3 questions: 2 MCQ, 1 written.
- High priorityMCQ
A previously well young adult has two weeks of fever, malaise and a mild hepatitis, and a heterophile antibody (Monospot) test is negative. Which infection best explains a heterophile-negative mononucleosis syndrome?
- A. Cytomegalovirus
- B. Epstein–Barr virus
- C. Hepatitis A virus
- D. Acute HIV infection
- E. Adenovirus
Show answer
Correct answer: A
Why A
Cytomegalovirus is the leading cause of heterophile-negative infectious mononucleosis. It produces fever, malaise, a biochemical hepatitis and atypical lymphocytes, but usually without the prominent pharyngitis and lymphadenopathy of Epstein–Barr virus, and it tends to occur about a decade later in life. It is confirmed by CMV IgM with low-avidity IgG, or by detecting CMV DNA.
Epstein–Barr virus causes the heterophile-positive form. Hepatitis A, adenovirus and acute HIV can share some features but are not the classic cause of this syndrome.
- MCQ
Where does cytomegalovirus (CMV) principally establish lifelong latency?
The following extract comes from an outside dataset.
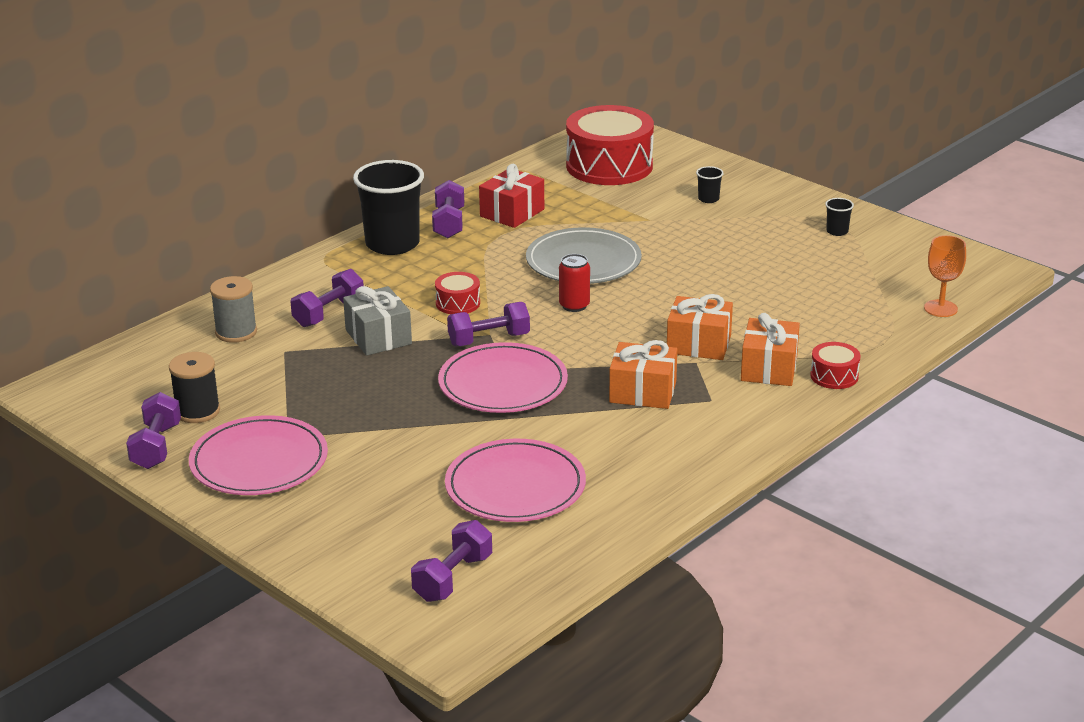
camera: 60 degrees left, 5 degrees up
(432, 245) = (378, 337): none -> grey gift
- A. Sensory dorsal root ganglion neurons
- B. Resting memory B lymphocytes
- C. Renal tubular epithelial cells
- D. Hepatocytes and Kupffer cells
- E. Monocytes and CD34 myeloid progenitors
Show answer
Correct answer: E
Why E
As a betaherpesvirus, CMV is latent in the myeloid lineage: in CD34 bone-marrow progenitors and the monocytes derived from them. Reactivation accompanies differentiation into macrophages and dendritic cells, which is why it reawakens during inflammation and immunosuppression.
For contrast, the alphaherpesviruses (herpes simplex, varicella-zoster) are latent in sensory ganglion neurons, and Epstein–Barr virus is latent in memory B lymphocytes.
Exam-styleWhy is there no licensed cytomegalovirus (CMV) vaccine despite the disease burden, and what are the leading candidate strategies? [5]
Model answer
A complete answer gives the biological obstacles and then the main candidate approaches.
Why it is difficult
- Natural immunity is only partial: reinfection and reactivation occur in the immune, so the protective correlate is uncertain and a vaccine must outperform natural infection.
- The virus establishes lifelong latency beyond the reach of the immune response.
- Primary infection is usually silent, making it hard to target.
- There is no good animal model of the human virus.
Candidate strategies
The leading approaches target glycoprotein B and the pentameric complex, the determinants of entry and of neutralising antibody, and include messenger RNA (mRNA) platforms. The clearest signal so far is a glycoprotein B subunit vaccine that halved primary infection in seronegative women and transplant candidates. The aim is to prevent maternal primary infection and congenital disease.